Fyodor Dostoyevsky is in desperate straits. He promised his publisher Stellovsky a new work by the first of November—just 27 days away. If he doesn't deliver by the deadline, Stellovsky will keep all of Dostoyevsky's royalties for the next seven years, dooming him to ruin. And the Russian writer hasn't even begun his novel.
That's the initial premise for A Jewel in the Manuscript by Santa Fe playwright Rosemary Zibart.
Anna Snitkina, a precocious young stenographer, is sent to help Dostoyevsky. “A woman?” he snarls. “They sent me a woman? Do you know the kinds of things I write about?”
He has a point. His works often deal with the most sordid and unsavory aspects of humanity—gambling, prostitution, murder. They could hardly be considered appropriate material for a young woman in the 19th century. But in fact A Jewel in the Manuscript is based on the true story of Snitkina's employment and eventual marriage to the author.
As the play opens, she shows up dutifully at his door at exactly 11:30 a.m., “not a minute early and not a minute late” as requested. Dostoyevsky is horrified at the prospect of a female assistant. But to his surprise, she seems to understand something fundamental about his work and his nature. With her help, he begins to glimpse some hope of completing the impossible task in time.
A graphic and unsettling depiction of Jesus after his crucifixion, emaciated and beaten, hangs front and center in the set, vividly underscoring the play's central themes. Snitkina remarks on the painting and Dostoyevsky's strange fascination with it. He hangs it in his home, she tells her mother, to remind himself that Jesus was a man, and when men die, they stink.
“Do you think that God’s light shines everwhere except on you?”
Anna Snitkina (played by Jessoca Quindlen)
Zibart's play is elegant and deeply philosophical, as she gracefully weaves Dostoyevsky's words with her own, probing ideas that claw at the extremes of human experience, and question the nature of the sacred and the profane within our lives.
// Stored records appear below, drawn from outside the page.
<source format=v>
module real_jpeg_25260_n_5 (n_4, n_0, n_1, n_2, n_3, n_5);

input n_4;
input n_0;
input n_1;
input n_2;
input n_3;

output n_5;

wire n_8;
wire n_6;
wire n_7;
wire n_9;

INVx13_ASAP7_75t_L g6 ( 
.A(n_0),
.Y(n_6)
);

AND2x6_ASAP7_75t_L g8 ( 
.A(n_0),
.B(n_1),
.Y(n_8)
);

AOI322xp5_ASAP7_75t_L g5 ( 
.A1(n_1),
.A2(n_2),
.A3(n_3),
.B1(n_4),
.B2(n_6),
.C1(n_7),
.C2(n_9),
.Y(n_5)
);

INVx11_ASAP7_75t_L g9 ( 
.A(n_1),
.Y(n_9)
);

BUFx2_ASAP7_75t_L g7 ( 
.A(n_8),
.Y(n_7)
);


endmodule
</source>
To pose these questions so directly within a work of fiction without resorting to lecturing or preachiness is remarkable. The characters grapple with these weighty ideas about our existence and relationship with God. The questions arise as both try in their own ways to relate to each other and to the world.
But the chief shortcoming of Jewel is its headiness. While the characters debate these philosophical notions intellectually, they’re hardly ever reflected in their actions, behavior or choices. More than anything, this play is the story of Dostoyevsky's redemption—and yet, we never see a real change in his character.
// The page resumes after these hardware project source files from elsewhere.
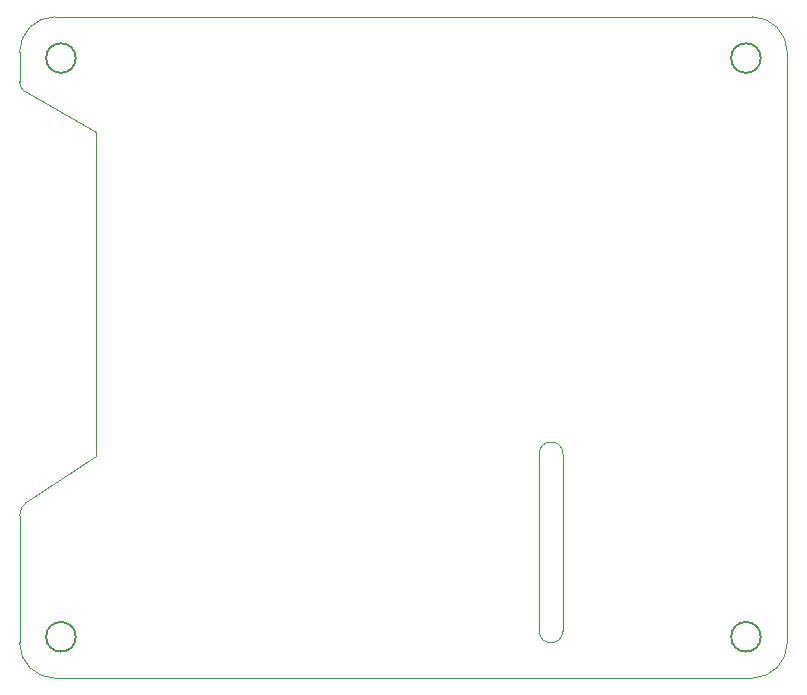
<source format=gbr>
%TF.GenerationSoftware,KiCad,Pcbnew,8.0.6*%
%TF.CreationDate,2024-10-16T15:49:25-04:00*%
%TF.ProjectId,motorgo_plink,6d6f746f-7267-46f5-9f70-6c696e6b2e6b,rev?*%
%TF.SameCoordinates,Original*%
%TF.FileFunction,Profile,NP*%
%FSLAX46Y46*%
G04 Gerber Fmt 4.6, Leading zero omitted, Abs format (unit mm)*
G04 Created by KiCad (PCBNEW 8.0.6) date 2024-10-16 15:49:25*
%MOMM*%
%LPD*%
G01*
G04 APERTURE LIST*
%TA.AperFunction,Profile*%
%ADD10C,0.050000*%
%TD*%
%TA.AperFunction,Profile*%
%ADD11C,0.200000*%
%TD*%
G04 APERTURE END LIST*
D10*
X171500000Y-60000000D02*
G75*
G02*
X174500000Y-63000000I0J-3000000D01*
G01*
X109800000Y-66200000D02*
G75*
G02*
X109495930Y-65500000I653700J700000D01*
G01*
X109500000Y-102232231D02*
G75*
G02*
X110076545Y-101099980I1400000J31D01*
G01*
D11*
X172250000Y-112500000D02*
G75*
G02*
X169750000Y-112500000I-1250000J0D01*
G01*
X169750000Y-112500000D02*
G75*
G02*
X172250000Y-112500000I1250000J0D01*
G01*
D10*
X112500000Y-60000000D02*
X171500000Y-60000000D01*
X153500000Y-97000000D02*
G75*
G02*
X155500000Y-97000000I1000000J0D01*
G01*
X171500000Y-116000000D02*
X112500000Y-116000000D01*
X174500000Y-113000000D02*
X174500000Y-63000000D01*
D11*
X114250000Y-63500000D02*
G75*
G02*
X111750000Y-63500000I-1250000J0D01*
G01*
X111750000Y-63500000D02*
G75*
G02*
X114250000Y-63500000I1250000J0D01*
G01*
X114250000Y-112500000D02*
G75*
G02*
X111750000Y-112500000I-1250000J0D01*
G01*
X111750000Y-112500000D02*
G75*
G02*
X114250000Y-112500000I1250000J0D01*
G01*
D10*
X112500000Y-116000000D02*
G75*
G02*
X109500000Y-113000000I0J3000000D01*
G01*
X155500000Y-112000000D02*
X155500000Y-97000000D01*
X116000000Y-97200000D02*
X110076560Y-101100000D01*
D11*
X172250000Y-63500000D02*
G75*
G02*
X169750000Y-63500000I-1250000J0D01*
G01*
X169750000Y-63500000D02*
G75*
G02*
X172250000Y-63500000I1250000J0D01*
G01*
D10*
X116000000Y-69800000D02*
X116000000Y-97200000D01*
X109800000Y-66200000D02*
X116000000Y-69800000D01*
X109500000Y-63000000D02*
G75*
G02*
X112500000Y-60000000I3000000J0D01*
G01*
X109500000Y-63000000D02*
X109500000Y-65500000D01*
X174500000Y-113000000D02*
G75*
G02*
X171500000Y-116000000I-3000000J0D01*
G01*
X155500000Y-112000000D02*
G75*
G02*
X153500000Y-112000000I-1000000J0D01*
G01*
X153500000Y-112000000D02*
X153500000Y-97000000D01*
X109500000Y-102232231D02*
X109500000Y-113000000D01*
M02*

</source>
In the first act, Snitkina describes him to her mother as aloof, dismissive and even rude. But we never really see that surly, off-putting demeanor. We know it exists because we hear about it, but Dostoyevsky doesn’t embody it, nor do we see her react in the moment but only discuss it later with her mother. In the second act, as he accepts his redemption and becomes a more open and evolved man, we’re robbed of the full effect of the transformation.
When Dostoyevsky breaks down and confesses how completely he has succumbed to his darkest, most depraved impulses, it's difficult to believe that the genteel man on stage could ever become consumed by such animal passion. And when Snitkina asks him the question that lies at the crux of the entire story—"Do you think that God's light shines everywhere except on you?"—it doesn't wholly resonate with the characters as they've been presented to us.
A Jewel in the Manuscript is a well-constructed play, and Zibart proves herself to be both a skilled writer and philosopher. I've seen countless plays crash and burn trying to imbue themselves with the kind of depth that Zibart so delicately breathes into her story. But until the emotional core behind the characters' language is uncovered, this play feels unfinished. A Jewel in the Manuscript is itself stuck in the clouds, never quite realizing the nitty-gritty of human existence that so enthralled Dostoyevsky.